If the clip shows a person pulling the chair out and then sitting down, it is no longer a simple static sitting task. You may need to split it into two tasks: dynamic-object manipulation for the chair-pulling phase, and static sitting for the sitting phase. Mixing both into one static config can erase real object motion; running everything as dynamic can damage the phase where the chair should be fixed. For a humanoid-policy dataset, separating the tasks is usually cleaner.
Static-Scene 4D HOI Is Still 4D HOI
A common misunderstanding is: if the object does not move, is this still 4D HOI? Yes. 4D HOI does not require every entity to be dynamic. "4D" means 3D over time. The human pose changes over time, contact changes over time, the distance between feet and terrain changes over time, and the downstream robot needs those signals.
In locomotion, static scene geometry can be more important than object motion. Terrain geometry determines feasible motion:
- A curb requires enough foot clearance, not just forward walking.
- A slope changes contact normals, affecting ankle and hip strategy.
- Stairs require a sequence of foot placements on discrete steps.
- Chair sitting requires center-of-mass transfer and a new support contact at the hips.
If you force these tasks into dynamic-object reconstruction, the pipeline may optimize the wrong target. It spends capacity solving unnecessary object motion when what needs to be clean is the human root trajectory, foot contact, and scene alignment.
When Not to Use Static-Object Mode
Do not use static mode blindly whenever you see terrain or a chair. Ask one question first: does that object really stay fixed during the clip?

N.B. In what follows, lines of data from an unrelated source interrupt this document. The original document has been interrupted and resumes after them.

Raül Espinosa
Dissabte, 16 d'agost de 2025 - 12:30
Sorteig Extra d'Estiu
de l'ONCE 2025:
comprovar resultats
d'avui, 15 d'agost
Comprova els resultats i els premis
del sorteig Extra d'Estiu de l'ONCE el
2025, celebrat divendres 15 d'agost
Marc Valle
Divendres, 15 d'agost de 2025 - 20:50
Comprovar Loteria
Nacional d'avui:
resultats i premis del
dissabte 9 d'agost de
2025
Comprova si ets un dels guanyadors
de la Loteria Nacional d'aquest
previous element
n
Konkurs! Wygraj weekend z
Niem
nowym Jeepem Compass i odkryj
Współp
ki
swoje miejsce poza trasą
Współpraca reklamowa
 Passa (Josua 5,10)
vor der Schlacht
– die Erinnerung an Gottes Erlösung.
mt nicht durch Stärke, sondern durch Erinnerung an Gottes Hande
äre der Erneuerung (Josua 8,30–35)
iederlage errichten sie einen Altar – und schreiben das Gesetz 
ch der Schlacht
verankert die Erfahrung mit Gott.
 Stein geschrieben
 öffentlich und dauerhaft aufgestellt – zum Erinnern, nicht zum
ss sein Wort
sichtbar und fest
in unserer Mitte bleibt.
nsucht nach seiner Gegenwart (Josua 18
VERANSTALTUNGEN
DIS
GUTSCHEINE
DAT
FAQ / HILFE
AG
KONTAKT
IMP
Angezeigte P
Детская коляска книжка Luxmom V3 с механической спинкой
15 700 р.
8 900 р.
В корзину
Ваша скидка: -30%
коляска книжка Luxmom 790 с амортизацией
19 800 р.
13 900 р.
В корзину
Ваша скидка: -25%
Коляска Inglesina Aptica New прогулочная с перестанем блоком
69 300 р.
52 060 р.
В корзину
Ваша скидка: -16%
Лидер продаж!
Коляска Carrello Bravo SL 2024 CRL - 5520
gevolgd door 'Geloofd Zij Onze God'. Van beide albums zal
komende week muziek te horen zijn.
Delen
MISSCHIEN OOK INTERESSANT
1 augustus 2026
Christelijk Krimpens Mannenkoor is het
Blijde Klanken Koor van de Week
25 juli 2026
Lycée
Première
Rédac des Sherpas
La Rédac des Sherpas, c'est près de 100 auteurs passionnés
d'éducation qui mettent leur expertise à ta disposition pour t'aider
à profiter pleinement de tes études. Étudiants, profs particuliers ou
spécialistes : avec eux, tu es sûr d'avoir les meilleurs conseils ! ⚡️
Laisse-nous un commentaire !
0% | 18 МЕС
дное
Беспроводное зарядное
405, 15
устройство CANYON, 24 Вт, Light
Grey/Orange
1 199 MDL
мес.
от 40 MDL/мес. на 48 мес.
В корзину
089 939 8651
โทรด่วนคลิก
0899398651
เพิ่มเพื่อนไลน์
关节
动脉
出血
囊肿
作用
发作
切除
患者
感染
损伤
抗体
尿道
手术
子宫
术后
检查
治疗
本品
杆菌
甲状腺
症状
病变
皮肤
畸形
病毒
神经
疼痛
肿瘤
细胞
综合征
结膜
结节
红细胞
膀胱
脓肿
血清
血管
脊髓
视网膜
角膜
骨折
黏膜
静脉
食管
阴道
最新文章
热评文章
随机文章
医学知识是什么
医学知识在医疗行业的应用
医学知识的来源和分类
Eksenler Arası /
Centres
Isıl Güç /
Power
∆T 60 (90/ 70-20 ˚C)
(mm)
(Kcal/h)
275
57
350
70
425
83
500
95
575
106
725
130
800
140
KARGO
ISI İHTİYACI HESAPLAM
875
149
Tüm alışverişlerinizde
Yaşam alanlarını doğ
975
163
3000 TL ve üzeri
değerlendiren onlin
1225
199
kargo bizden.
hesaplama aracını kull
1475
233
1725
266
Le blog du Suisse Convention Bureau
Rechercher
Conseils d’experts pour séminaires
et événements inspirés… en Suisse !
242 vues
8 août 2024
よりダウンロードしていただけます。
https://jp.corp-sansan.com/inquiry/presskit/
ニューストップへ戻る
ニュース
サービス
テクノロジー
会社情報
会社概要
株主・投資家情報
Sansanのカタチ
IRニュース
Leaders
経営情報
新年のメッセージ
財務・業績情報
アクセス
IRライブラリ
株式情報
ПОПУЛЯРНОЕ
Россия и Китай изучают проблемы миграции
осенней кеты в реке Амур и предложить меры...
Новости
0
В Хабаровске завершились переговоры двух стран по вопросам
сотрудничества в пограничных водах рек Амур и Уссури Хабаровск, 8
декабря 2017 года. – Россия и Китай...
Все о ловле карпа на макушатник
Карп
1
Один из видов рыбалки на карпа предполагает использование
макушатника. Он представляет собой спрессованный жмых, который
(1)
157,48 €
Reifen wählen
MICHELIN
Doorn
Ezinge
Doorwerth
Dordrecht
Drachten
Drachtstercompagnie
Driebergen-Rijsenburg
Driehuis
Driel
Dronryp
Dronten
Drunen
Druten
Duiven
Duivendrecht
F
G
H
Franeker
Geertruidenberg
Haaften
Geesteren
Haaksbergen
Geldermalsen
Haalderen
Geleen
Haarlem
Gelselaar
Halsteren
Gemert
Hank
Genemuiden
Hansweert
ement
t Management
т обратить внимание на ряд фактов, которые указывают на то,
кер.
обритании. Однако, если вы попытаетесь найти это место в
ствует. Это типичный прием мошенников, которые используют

| Question | If yes | Config to consider |
|---|---|---|
| Does the person lift the object from the ground or table? | Real object motion exists | manip_smplx.yaml |
| Does the person push or pull a chair, box, or cart? | Translation/rotation exists | Dynamic manipulation config |
| Are the stairs/slope fixed scene geometry? | The scene stays still | loco_smplx.yaml |
| Does the person only sit down on a fixed chair? | The chair is a support surface | loco_smplx.yaml |
| Does the clip include pulling the chair and then sitting? | Two phases exist | Split tasks or create a custom config |
In short: use static mode when object pose is a condition of the scene, not the result of the action. Use dynamic mode when object pose is a state variable the robot must control.
Batch Runs and Sharding
Once the terrain dataset is stable, you can shard the run. The GRAIL docs include the --job_chunk_idx and --num_job_chunks pattern for splitting videos across workers:
python -m grail.pipelines.recon_4dhoi \
--dataset syn_stairs \
--results_dir results \
--config configs/recon_4dhoi/loco_smplx.yaml \
--job_chunk_idx 0 \
--num_job_chunks 8 \
--skip_done
The second worker uses --job_chunk_idx 1, continuing up to 7. Even in static mode, keep visualization enabled for a subset. Large batches without visual inspection can silently accumulate scale or camera errors.
A healthy workflow is:
- Generate 20-50 terrain assets with
gen_terrain. - Produce a small batch of 2D HOI videos.
- Run
loco_smplx.yamlon the first 5-10 videos. - Inspect
recon_comparison.mp4, top view, and HTML. - Fix assets, camera, or prompts if needed.
- Run the large batch with sharding and
--skip_done. - Send only
_validoutputs to retargeting.
Conclusion
loco_smplx.yaml is not a minor variation of the manipulation config; it encodes a different physical assumption. For manipulation, the object must move, FoundationPose should track 6-DoF pose, and dynamic_only helps reject data without object motion. For curbs, slopes, stairs, and sitting, a fixed scene is correct. pipeline.is_static_obj: true bypasses FoundationPose to avoid fake trajectories, while filter_object_motion: static_only keeps the interactions that a locomotion policy needs.
When using GRAIL, classify the task before running reconstruction: is object pose the controlled state, or is it fixed environment geometry? That answer determines the config, the filter, the debugging path, and the quality of the data you send into retargeting.